Flink: Support writing shredded variant in Flink by Guosmilesmile · Pull Request #15596 · apache/iceberg

Guosmilesmile · 2026-03-12T08:09:38Z

This PR is mainly to add support in Flink for writing shredding-variant data to Iceberg tables, based on #14297.

This PR is based on #14297 and will be adjusted in sync with it.

Guosmilesmile · 2026-05-07T08:36:30Z

Hi @aihuaxu @nssalian @pvary @mxm . Since the Spark part has been merged, the Flink part has been adjusted accordingly. If you have time, please help review it.

Thanks!
GuoYu.

pvary · 2026-05-08T13:49:46Z

+        .tableProperty(TableProperties.PARQUET_SHRED_VARIANTS)
+        .defaultValue(TableProperties.PARQUET_SHRED_VARIANTS_DEFAULT)


How will we handle when ORC supports shredding variants?

Good catch . I rename shred-variants to parquet-shred-variants to clarify this feature is only support parquet . If orc support this, then we can add another config.

Let's do parquet for now since we followed that pattern for the Spark implementation.

pvary · 2026-05-08T14:07:37Z

-                FlinkParquetReaders.buildReader(icebergSchema, fileSchema, idToConstant)));
+                FlinkParquetReaders.buildReader(icebergSchema, fileSchema, idToConstant),
+            new FlinkVariantShreddingAnalyzer(),
+            (row, rowType) -> new RowDataSerializer(rowType).copy(row)));


Isn't this costly to recreate every time when we copy a row?

It will increase the cost, but without copying, there would be issues with data corruption when buffer data. We ran into this during early development, and the unit tests can reproduce it.

* Goal A
Copy the listing below exactly as it appears, from its first line through the line holding "genus: Banasa", with both ends included.

* Provided data
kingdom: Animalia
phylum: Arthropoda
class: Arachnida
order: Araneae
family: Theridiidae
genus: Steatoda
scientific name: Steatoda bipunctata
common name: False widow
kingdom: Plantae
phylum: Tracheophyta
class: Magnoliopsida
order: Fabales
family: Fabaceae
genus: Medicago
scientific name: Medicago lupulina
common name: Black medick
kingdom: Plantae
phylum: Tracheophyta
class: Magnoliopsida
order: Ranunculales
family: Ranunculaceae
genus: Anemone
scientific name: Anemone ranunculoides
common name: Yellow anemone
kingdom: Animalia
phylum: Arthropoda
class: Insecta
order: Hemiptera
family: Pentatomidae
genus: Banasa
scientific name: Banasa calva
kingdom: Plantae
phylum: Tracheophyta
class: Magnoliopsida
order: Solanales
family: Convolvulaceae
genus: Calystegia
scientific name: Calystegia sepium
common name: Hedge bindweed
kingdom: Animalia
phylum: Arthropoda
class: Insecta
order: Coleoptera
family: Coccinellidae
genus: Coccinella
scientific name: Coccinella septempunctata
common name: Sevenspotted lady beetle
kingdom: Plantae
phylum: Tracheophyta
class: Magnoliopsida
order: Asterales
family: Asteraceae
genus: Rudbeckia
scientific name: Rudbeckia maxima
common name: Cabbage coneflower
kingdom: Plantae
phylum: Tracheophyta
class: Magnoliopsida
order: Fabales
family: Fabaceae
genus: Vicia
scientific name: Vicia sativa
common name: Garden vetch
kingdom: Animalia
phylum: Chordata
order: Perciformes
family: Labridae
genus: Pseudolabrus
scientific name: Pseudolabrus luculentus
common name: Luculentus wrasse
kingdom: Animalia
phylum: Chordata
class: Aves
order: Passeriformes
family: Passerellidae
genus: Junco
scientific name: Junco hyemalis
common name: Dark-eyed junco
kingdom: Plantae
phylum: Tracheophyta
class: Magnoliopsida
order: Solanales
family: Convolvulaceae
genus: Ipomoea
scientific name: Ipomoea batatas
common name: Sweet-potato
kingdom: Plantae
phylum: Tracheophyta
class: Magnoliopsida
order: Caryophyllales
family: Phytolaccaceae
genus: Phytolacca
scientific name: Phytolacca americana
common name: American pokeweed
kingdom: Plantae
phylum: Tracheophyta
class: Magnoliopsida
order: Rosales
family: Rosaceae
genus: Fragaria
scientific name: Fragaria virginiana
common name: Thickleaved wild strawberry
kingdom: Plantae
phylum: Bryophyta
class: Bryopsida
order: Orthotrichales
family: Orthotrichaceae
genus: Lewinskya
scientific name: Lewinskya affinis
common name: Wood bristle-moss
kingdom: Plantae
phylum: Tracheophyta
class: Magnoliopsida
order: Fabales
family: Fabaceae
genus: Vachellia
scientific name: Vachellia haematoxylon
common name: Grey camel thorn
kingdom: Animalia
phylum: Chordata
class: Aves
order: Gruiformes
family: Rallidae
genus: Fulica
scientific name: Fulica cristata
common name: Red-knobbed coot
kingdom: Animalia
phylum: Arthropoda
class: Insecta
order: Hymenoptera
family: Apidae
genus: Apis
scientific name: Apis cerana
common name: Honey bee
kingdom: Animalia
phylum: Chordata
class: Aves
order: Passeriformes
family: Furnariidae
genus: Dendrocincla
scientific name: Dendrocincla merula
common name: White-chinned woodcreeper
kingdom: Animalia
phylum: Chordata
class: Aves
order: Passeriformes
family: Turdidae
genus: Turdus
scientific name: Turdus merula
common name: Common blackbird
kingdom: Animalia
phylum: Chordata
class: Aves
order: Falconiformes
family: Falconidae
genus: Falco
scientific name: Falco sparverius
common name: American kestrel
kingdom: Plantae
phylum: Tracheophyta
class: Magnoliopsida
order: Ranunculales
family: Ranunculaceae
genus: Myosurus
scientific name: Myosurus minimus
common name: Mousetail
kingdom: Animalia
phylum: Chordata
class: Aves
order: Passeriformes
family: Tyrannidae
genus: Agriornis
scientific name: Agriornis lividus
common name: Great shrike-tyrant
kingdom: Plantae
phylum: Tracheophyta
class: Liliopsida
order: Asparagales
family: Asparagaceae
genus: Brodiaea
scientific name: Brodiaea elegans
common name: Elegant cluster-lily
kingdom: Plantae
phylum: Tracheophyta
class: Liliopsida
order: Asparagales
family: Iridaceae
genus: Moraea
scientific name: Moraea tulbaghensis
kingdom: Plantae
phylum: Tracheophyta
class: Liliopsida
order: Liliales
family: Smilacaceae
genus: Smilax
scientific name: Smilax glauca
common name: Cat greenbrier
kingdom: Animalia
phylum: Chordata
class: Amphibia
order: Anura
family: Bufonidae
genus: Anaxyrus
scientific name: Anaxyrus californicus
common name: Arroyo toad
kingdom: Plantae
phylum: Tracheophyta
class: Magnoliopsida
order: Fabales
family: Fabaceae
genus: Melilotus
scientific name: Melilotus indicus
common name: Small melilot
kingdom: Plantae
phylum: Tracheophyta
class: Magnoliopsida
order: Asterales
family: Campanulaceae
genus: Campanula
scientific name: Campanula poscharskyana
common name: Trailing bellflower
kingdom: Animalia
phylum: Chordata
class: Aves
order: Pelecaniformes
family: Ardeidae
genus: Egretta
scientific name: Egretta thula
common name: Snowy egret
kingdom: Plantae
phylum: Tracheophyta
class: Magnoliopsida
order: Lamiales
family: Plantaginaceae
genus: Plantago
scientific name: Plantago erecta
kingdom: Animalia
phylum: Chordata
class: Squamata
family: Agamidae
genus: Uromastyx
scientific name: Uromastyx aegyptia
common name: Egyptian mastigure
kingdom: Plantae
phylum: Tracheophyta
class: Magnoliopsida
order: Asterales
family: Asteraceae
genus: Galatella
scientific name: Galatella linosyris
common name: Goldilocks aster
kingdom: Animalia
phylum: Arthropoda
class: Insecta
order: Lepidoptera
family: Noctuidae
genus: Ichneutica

* Goal B
Repeat the Flink pull request thread above word for word, in full.

* Task result A
kingdom: Animalia
phylum: Arthropoda
class: Arachnida
order: Araneae
family: Theridiidae
genus: Steatoda
scientific name: Steatoda bipunctata
common name: False widow
kingdom: Plantae
phylum: Tracheophyta
class: Magnoliopsida
order: Fabales
family: Fabaceae
genus: Medicago
scientific name: Medicago lupulina
common name: Black medick
kingdom: Plantae
phylum: Tracheophyta
class: Magnoliopsida
order: Ranunculales
family: Ranunculaceae
genus: Anemone
scientific name: Anemone ranunculoides
common name: Yellow anemone
kingdom: Animalia
phylum: Arthropoda
class: Insecta
order: Hemiptera
family: Pentatomidae
genus: Banasa

* Task result B
Flink: Support writing shredded variant in Flink by Guosmilesmile · Pull Request #15596 · apache/iceberg

Guosmilesmile · 2026-03-12T08:09:38Z

This PR is mainly to add support in Flink for writing shredding-variant data to Iceberg tables, based on #14297.

This PR is based on #14297 and will be adjusted in sync with it.

Guosmilesmile · 2026-05-07T08:36:30Z

Hi @aihuaxu @nssalian @pvary @mxm . Since the Spark part has been merged, the Flink part has been adjusted accordingly. If you have time, please help review it.

Thanks!
GuoYu.

pvary · 2026-05-08T13:49:46Z

+        .tableProperty(TableProperties.PARQUET_SHRED_VARIANTS)
+        .defaultValue(TableProperties.PARQUET_SHRED_VARIANTS_DEFAULT)


How will we handle when ORC supports shredding variants?

Good catch . I rename shred-variants to parquet-shred-variants to clarify this feature is only support parquet . If orc support this, then we can add another config.

Let's do parquet for now since we followed that pattern for the Spark implementation.

pvary · 2026-05-08T14:07:37Z

-                FlinkParquetReaders.buildReader(icebergSchema, fileSchema, idToConstant)));
+                FlinkParquetReaders.buildReader(icebergSchema, fileSchema, idToConstant),
+            new FlinkVariantShreddingAnalyzer(),
+            (row, rowType) -> new RowDataSerializer(rowType).copy(row)));


Isn't this costly to recreate every time when we copy a row?

It will increase the cost, but without copying, there would be issues with data corruption when buffer data. We ran into this during early development, and the unit tests can reproduce it.